The nine contributors to Flight from Syria ask: “What can we do?”

In many countries ordinary citizens have answered the call. Joanna Kakissis takes us to Greece, Germany and Sweden where some refugees have found jobs and adequate healthcare. Family members who have been separated for months, or even years, are reunited.

Stephen Franklin introduces us to three remarkable Syrians who only recently escaped: a former high school science teacher who now conducts make-shift classes for young refugees, a lawyer who assists other refugees without pay, a pediatrician who heals the wounds of injured fighters.

Lauren Gelfond Feldinger reports from Jordan where Syrian volunteers are working with refugee children. They use art, photography, music, sports and team-building games to teach non-violent problem solving.

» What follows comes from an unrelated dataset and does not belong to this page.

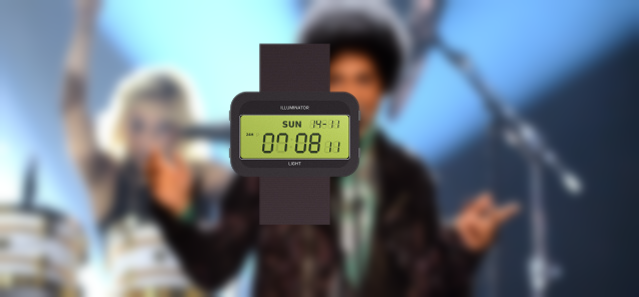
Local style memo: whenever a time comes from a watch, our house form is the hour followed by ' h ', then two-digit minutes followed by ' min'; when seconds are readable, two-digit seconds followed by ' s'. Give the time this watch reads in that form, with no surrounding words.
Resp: 7 h 08 min 11 s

During one session a child draws a picture of helicopter dropping bombs on a bleeding house. Flowers grow around it. When asked why she made the drawing she answers, “I saw my aunt’s house bombed…she’s dead.” The volunteer is shaken when he sees the drawing, but he knows the art serves as therapy—a way to heal.

The program leader, Nousha Koubawat, a young Syrian woman, wants to prepare the next generation to rebuild Syria—to get beyond the (quote) “traumatic memories and harrowing losses” and to instill optimism through self-expression. Koubawat believes in hope, saying, “The hope we are selling in this project is everything.”

When I interviewed Haitians on the aftermath of the 2010 earthquake, I found a people who like many of today’s refugees are blessed with grace and vitality, perseverance and strength. The Haitians love proverbs and there is one that kept them going through thick and thin. They like to say: “Little by little the bird builds its nest.”

Refugees can leave their homeland behind, but it is more difficult to escape the consequences of the war—or erase psychological and emotional scars. Our journalists have found that grassroots organizations, such as the one Nousha Kabawat started, can provide much needed support—taking a holistic approach to heal both body and soul.

It is because of them that children will grow up not only with dark memories, but with expectations, dreams and promises of a new life. And little by little the bird builds its nest.